City council member Lori Nay is outraged at what the incident has caused, and at what she perceives as intentional downplaying of the situation.
“I’m so infuriated at this process, at this ‘let’s keep it on the down low,’” said city council member Lori Nay last Thursday. “We have more questions than answers here, and we’re going to take a very strong approach. This is going to get much bigger.”
Prior to last week, Nay’s had been the one voice on the city council raising a cry of warning that something wasn’t right, that the state wasn’t doing enough, and that since Wasatch worked for Top Stop, not the state, there was reason to not have blind faith in what the company was saying.
Nay pointed to several things that didn’t sit right with her.
First was that she’s convinced Top Stop knew about the leak, simply because of its size, sooner than when the company reported it to the state at the beginning of August.
She’s backed up by Therron Blatter, of the Department of Environmental Quality.
“The last number I heard was 20,000 gallons. It was in that ballpark. Either way, it’s a very big release,” Blatter said.
“You would think that someone would notice 15-20,000 gallons of their product that didn’t sell. In my mind, a reasonable person would have noticed that much loss.”
Especially when the tank in question could only hold 12,000 gallons, meaning that a loss of 20,000 gallons in a month surely required an additional delivery.
“Put yourself in their position, and you know that you’ve got two deliveries of 10,000 gallons each, and you only sold 8,000. It doesn’t add up, and it’s simple math,” he said.
“They were in compliance because they reported it as soon as they got a ‘fail’ on a test. But I’m not going to say that they were operating prudently or responsibly.”
Nay is also upset at what she feels is misrepresentation of the incident by Wasatch Environmental. Wasatch didn’t hide the actual size of the leak, estimating the aforementioned 20,000 gallons. But Wasatch, said Nay, never interpreted that number for the city in terms of how huge such a gas leak was.
“I’ve heard that the average gas leak is 500-600 gallons,” Nay said. “Our environmental consultant has been like, ‘Holy cow,’ at the sheer amount of fuel.
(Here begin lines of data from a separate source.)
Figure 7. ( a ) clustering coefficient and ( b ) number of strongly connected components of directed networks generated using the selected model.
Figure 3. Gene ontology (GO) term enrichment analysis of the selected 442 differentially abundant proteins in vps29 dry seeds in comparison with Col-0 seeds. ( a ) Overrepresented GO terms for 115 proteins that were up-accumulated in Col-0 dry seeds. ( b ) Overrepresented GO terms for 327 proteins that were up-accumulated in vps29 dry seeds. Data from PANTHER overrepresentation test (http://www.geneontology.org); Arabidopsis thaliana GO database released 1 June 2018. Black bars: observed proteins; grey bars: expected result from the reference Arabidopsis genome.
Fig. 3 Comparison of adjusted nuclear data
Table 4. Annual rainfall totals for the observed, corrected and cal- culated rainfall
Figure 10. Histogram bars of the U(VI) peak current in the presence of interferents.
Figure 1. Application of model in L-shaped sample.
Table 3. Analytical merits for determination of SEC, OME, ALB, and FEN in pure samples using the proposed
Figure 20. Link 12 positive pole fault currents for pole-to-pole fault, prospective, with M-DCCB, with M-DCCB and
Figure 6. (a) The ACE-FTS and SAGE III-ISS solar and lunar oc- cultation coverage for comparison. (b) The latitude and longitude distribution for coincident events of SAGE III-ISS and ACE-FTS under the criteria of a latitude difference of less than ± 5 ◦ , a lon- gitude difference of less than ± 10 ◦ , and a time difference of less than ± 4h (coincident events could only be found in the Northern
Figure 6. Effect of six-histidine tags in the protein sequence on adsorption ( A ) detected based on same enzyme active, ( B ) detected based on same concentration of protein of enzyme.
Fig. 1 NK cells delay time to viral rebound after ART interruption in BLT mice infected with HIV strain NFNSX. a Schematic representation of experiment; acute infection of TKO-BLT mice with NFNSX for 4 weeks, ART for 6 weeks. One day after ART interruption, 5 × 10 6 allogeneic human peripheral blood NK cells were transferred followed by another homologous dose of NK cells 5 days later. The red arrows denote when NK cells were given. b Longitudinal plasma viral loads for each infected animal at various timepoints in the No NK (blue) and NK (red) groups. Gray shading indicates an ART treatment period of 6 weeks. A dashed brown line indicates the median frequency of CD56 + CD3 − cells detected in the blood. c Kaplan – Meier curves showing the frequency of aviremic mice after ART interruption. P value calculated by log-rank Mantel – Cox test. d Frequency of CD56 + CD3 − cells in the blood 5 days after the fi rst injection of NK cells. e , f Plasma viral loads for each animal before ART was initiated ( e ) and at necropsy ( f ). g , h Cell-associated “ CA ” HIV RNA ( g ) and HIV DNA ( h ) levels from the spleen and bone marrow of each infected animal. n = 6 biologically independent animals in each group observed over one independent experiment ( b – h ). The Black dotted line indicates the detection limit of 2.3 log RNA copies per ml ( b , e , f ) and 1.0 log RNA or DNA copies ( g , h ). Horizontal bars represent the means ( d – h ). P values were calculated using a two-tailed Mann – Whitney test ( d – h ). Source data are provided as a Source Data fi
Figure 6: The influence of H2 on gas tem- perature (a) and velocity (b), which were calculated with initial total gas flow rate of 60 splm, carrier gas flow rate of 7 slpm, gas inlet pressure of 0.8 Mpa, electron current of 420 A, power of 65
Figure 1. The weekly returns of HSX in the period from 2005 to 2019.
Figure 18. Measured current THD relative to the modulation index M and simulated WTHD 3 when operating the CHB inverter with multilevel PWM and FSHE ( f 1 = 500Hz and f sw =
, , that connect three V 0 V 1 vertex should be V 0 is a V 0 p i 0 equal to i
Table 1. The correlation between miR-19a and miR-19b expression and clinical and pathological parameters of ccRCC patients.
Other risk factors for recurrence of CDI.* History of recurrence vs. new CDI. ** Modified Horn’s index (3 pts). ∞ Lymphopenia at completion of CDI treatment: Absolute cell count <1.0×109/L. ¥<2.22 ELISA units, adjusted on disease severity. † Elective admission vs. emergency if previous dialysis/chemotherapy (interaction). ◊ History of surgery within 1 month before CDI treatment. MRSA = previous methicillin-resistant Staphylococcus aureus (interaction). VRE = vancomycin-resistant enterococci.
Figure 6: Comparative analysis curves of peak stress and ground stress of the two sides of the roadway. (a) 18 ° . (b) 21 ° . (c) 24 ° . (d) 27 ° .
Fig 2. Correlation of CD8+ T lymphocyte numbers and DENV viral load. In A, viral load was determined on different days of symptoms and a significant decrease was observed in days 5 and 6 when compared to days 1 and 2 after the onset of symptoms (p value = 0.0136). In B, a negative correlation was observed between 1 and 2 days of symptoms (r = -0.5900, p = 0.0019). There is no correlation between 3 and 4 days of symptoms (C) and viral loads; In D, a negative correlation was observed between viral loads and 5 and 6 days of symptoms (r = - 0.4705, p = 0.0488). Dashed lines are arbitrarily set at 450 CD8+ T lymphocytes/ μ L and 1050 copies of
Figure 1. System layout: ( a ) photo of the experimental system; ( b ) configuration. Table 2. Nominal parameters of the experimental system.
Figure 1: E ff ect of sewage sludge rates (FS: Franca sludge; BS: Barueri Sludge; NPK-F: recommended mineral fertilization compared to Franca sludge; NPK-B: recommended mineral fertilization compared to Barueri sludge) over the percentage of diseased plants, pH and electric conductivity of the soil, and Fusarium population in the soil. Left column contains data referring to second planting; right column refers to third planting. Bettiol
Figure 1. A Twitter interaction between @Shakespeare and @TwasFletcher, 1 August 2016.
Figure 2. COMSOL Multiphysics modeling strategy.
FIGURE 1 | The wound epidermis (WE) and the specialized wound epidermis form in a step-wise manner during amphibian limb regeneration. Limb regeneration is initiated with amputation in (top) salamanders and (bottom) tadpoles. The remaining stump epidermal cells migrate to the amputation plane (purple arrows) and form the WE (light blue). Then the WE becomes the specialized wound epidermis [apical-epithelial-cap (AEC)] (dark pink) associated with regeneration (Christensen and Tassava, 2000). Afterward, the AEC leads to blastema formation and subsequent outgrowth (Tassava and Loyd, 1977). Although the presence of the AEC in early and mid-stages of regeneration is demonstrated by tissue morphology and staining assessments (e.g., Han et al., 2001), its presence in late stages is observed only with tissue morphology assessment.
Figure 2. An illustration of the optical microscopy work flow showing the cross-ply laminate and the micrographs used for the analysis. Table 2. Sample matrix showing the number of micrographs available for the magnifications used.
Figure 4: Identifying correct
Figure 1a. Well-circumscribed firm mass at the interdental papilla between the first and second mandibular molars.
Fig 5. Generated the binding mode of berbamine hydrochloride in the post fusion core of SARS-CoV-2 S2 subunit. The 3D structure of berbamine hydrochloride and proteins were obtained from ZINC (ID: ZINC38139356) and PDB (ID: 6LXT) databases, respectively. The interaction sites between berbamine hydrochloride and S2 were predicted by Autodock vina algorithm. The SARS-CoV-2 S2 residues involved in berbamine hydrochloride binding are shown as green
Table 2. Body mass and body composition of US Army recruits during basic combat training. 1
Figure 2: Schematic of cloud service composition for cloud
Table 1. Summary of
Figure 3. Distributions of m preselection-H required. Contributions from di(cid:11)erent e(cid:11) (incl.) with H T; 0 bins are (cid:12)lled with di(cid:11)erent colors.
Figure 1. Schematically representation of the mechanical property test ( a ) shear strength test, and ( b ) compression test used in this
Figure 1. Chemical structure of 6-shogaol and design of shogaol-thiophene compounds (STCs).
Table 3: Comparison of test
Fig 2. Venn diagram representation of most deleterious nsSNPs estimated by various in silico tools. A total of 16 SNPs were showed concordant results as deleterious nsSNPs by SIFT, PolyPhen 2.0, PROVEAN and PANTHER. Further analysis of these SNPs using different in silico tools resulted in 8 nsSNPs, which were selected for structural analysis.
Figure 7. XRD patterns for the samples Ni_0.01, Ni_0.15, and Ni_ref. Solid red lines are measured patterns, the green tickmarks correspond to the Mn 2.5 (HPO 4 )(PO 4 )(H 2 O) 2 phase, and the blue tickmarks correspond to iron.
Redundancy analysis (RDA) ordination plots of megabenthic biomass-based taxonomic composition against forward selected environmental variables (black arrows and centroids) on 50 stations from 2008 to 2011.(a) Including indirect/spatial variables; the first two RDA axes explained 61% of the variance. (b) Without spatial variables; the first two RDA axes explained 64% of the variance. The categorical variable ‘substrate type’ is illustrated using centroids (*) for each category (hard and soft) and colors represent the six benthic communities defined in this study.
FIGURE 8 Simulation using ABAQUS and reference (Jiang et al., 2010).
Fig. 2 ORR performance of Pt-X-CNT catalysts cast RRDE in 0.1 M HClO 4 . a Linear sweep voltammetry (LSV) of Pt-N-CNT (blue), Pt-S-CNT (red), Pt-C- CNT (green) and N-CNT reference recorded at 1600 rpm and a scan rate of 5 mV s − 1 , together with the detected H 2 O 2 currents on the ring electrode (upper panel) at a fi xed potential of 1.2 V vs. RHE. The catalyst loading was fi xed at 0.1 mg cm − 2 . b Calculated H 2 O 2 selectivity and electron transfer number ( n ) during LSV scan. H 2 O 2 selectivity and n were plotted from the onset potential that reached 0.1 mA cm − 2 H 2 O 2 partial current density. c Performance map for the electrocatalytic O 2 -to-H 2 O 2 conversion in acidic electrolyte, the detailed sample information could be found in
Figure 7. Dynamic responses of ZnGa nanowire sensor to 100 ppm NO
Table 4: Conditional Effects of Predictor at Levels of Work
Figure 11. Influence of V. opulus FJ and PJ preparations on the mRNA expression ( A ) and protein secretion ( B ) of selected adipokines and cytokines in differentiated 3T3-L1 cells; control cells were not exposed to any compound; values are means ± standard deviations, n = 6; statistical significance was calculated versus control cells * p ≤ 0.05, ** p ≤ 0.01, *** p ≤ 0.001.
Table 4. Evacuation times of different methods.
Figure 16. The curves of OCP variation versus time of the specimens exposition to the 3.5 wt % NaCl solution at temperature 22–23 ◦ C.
“Their whole mission is to minimize it because they only have $1million, and they know [the cleanup] is going to go way over that,” Nay said.
The $1 million she referred to is from a cleanup fund—called the Petroleum Storage Tank Fund, or PST—administered through the state Department of Environmental Quality that companies can tap into to recoup cleanup and remediation costs, after a $10,000 deductible.
Anything after that, Top Stop would be responsible for. Therefore, reasoned Nay, Top Stop has a vested interest to keep cleanup costs low, and to encourage Wasatch Environmental to do the same.
Nay questions why there hasn’t been an attempt to clean up the fuel, but to simply ventilate the contaminated soil, again implying that the driving factor is cost, rather than the health of the city, its environment and citizens.
Nay is also upset at what she sees as a lack of action on the part of the state.
She said the DEQ’s remediation and response team has sent her only one email in three months, what she sees as only a token attempt to keep the city updated.
She’s also disappointed by the state’s failure to investigate rumors that Top Stop’s corporate management knew about the gas leak quite some time before July’s big spill, possibly up to two years before.
Nay said she heard reports from former local Top Stop employees that they reported missing fuel, but that the corporate office either told them to not say anything about it, or may even have doctored records to cover it up.
The DEQ’s Therron Blatter said he heard the same reports when he and others from his section investigated the leak on site, and accordingly requested the Utah Attorney General’s Office to either confirm those reports or put an end to them.
The Attorney General’s Office, however, according to special agent Patty Ishmael, didn’t go very far with the investigation beyond looking at Top Stop’s own records.
“The investigation did not involve speaking to employees,” she said, adding that there is actually no criminal provision for simply failing to report a leak.